### What you have to do
Below are the entries to work from; restate word for word the portion that opens with the line containing "camera: 70 degrees left, 10 degrees up" and closes with the line containing "none -> white table lamp [655,555,716,627]", keeping both.
[Records shown — start]
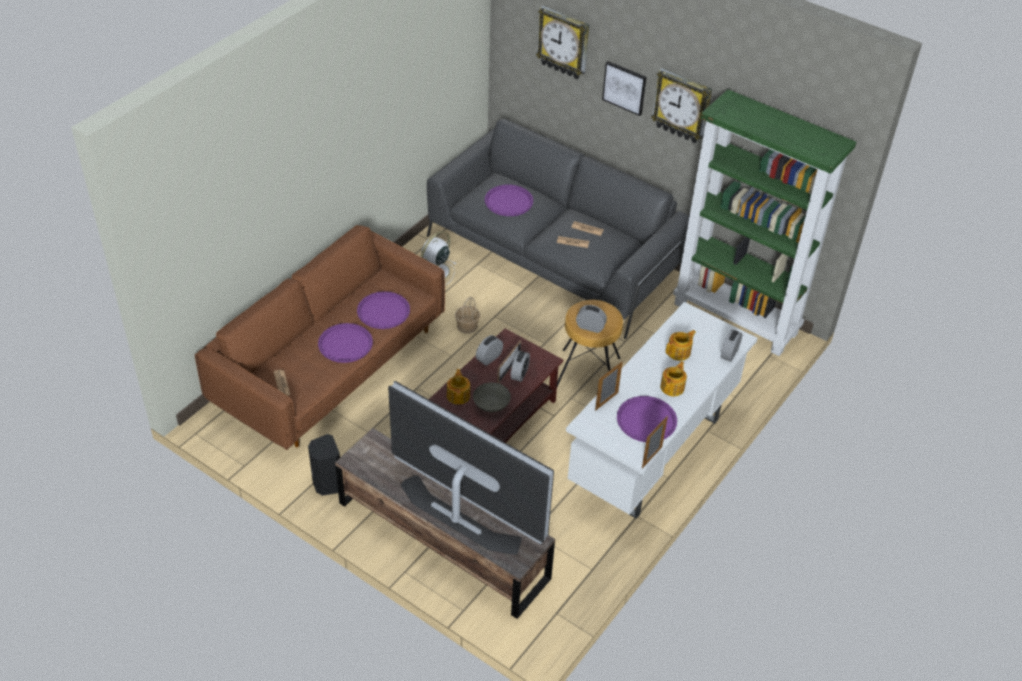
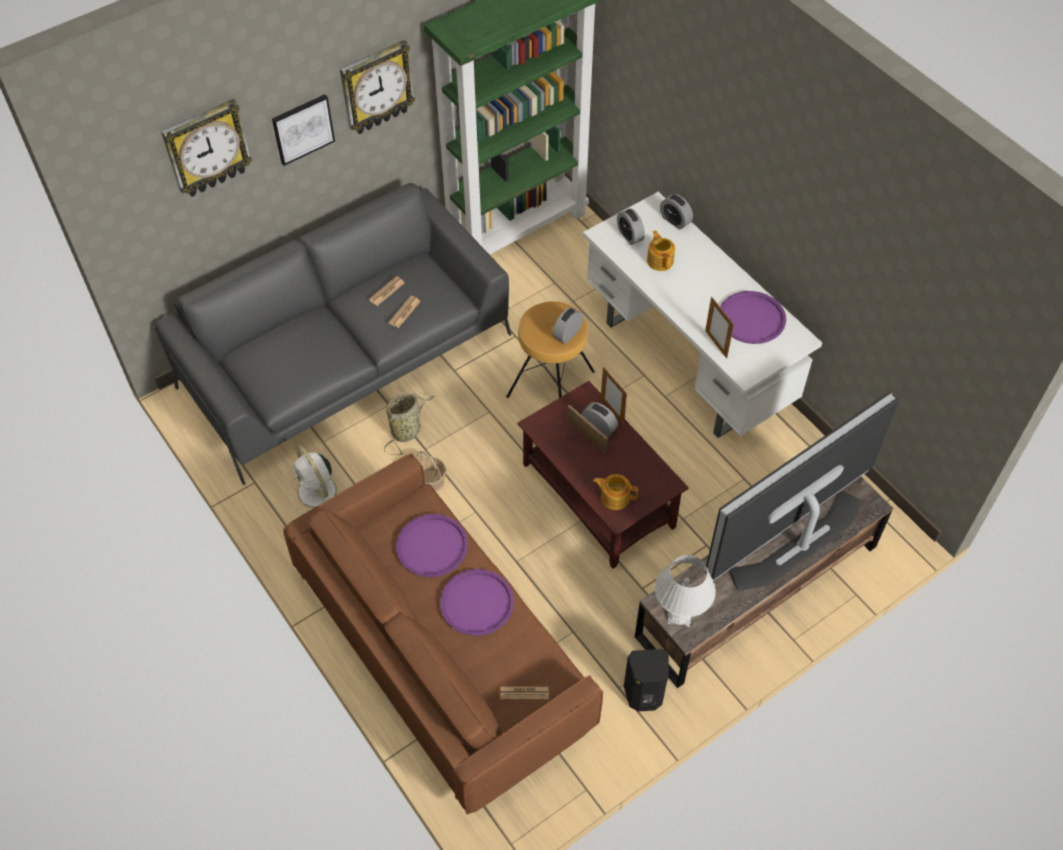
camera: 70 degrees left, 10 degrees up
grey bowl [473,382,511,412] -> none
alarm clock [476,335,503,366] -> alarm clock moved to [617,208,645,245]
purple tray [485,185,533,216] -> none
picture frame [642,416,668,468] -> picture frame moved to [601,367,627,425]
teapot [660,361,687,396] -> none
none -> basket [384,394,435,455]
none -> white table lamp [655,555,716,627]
[Records shown — finish]
[Records shown — start]
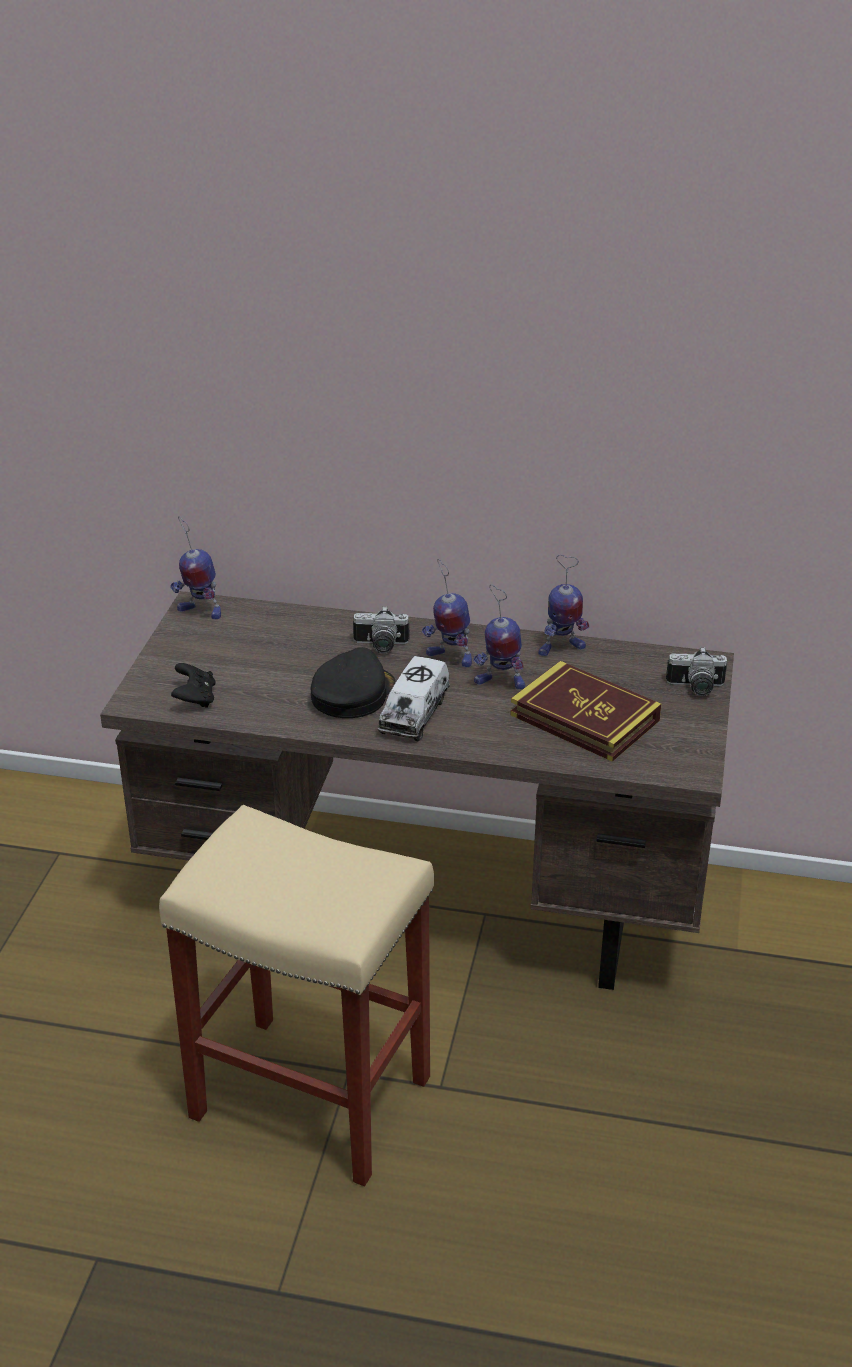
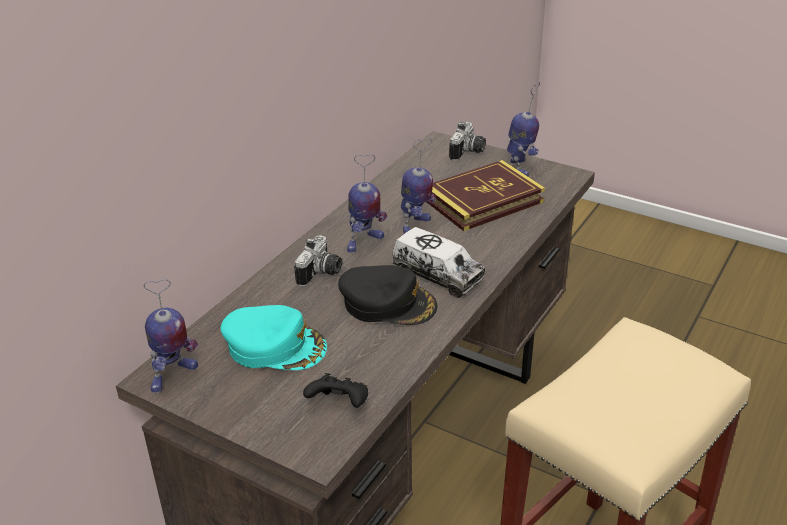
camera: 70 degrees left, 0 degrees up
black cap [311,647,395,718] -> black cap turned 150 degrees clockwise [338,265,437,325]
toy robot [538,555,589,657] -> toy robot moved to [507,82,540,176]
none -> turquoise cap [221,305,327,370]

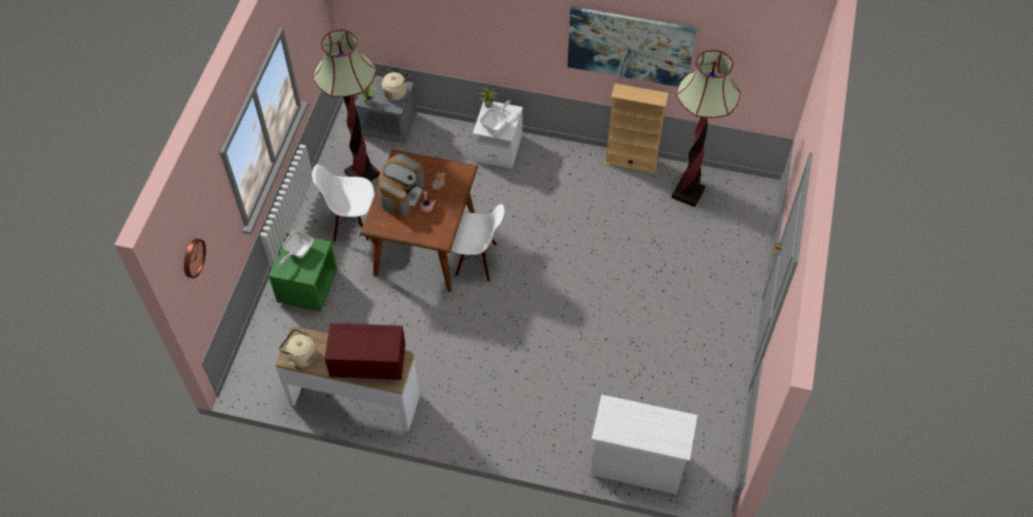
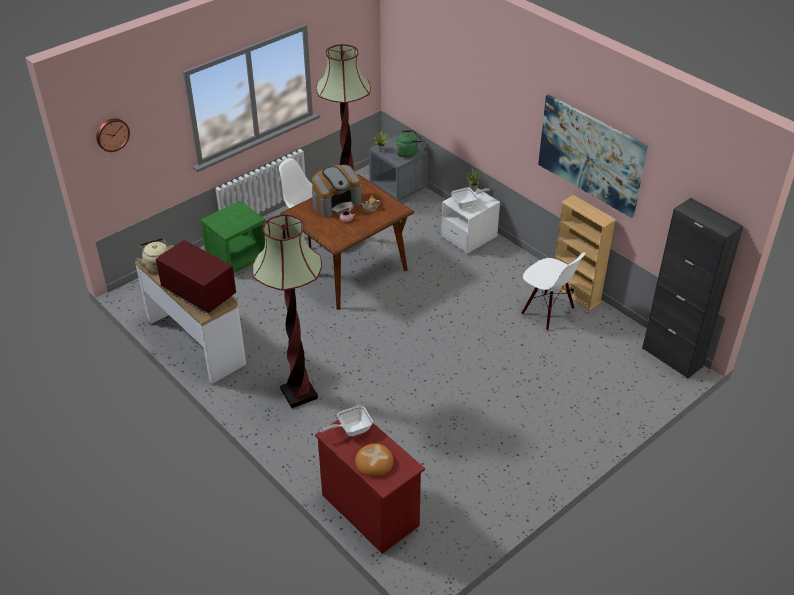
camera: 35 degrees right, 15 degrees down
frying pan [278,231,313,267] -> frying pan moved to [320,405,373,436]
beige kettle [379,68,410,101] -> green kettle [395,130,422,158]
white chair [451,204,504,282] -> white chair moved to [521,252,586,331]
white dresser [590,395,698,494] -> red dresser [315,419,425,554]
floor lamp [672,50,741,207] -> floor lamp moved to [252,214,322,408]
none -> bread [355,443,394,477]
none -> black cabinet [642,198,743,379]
[Records shown — finish]
### Result of the exercise
camera: 70 degrees left, 10 degrees up
grey bowl [473,382,511,412] -> none
alarm clock [476,335,503,366] -> alarm clock moved to [617,208,645,245]
purple tray [485,185,533,216] -> none
picture frame [642,416,668,468] -> picture frame moved to [601,367,627,425]
teapot [660,361,687,396] -> none
none -> basket [384,394,435,455]
none -> white table lamp [655,555,716,627]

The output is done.